序章-1
郵便ポストに珍しく手紙が入っていた。
「誰かしら?」
わたしは手に取り裏を返してみたものの宛名は書かれていなかった。四つ葉の刺繍が織り込まれた可愛いらしい生地の封筒だった。差出人に思いあたる節はなく、わたしは封筒を手に取りながら降りてきたエレベーターに乗り込んでいた。
封を開けると一枚の写真が入っているようだった。躊躇わずに取りだした写真を見た私は凍りつくようにその場で動けなくなってしまっていた。
一枚の写真は、若い頃のわたし自身だった。
ゴム革の拘束ベルトに全身を縛られて、股間や乳房を剥き出しに突き出している20代前半のわたし自身だ。写真の私は自惚れたように角度を決めてレンズに向かって微笑んで写っていた。私がまだ20歳か21歳当時にあの人の部屋で撮った写真だった。
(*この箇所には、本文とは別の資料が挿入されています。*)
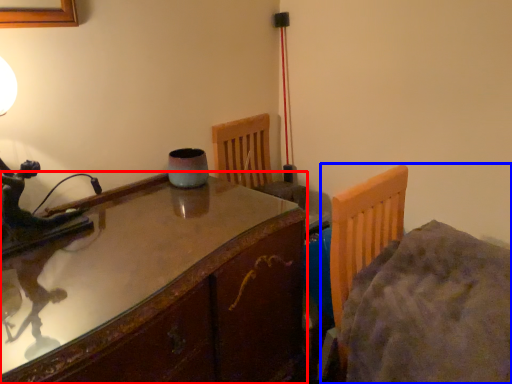
Question: Which object appears closest to the camera in this image, table (highlighted by a red box) or bed (highlighted by a blue box)?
10年振りにあの人を思い出した私は、手が震えて指の隙間から滑り落ちるように写真が落ちてしまっていた。エレベータが止まりドアが開いたが廊下に人影はなく蝉の音だけが鳴り響いていた。
人に見られる訳にはいかない。
わたしは慌てて写真を拾い逃げるように部屋に走りだしていた。十年も昔に撮った写真に驚きと恐ろしさに震えながら、この写真を撮影した男のことを思い出していた。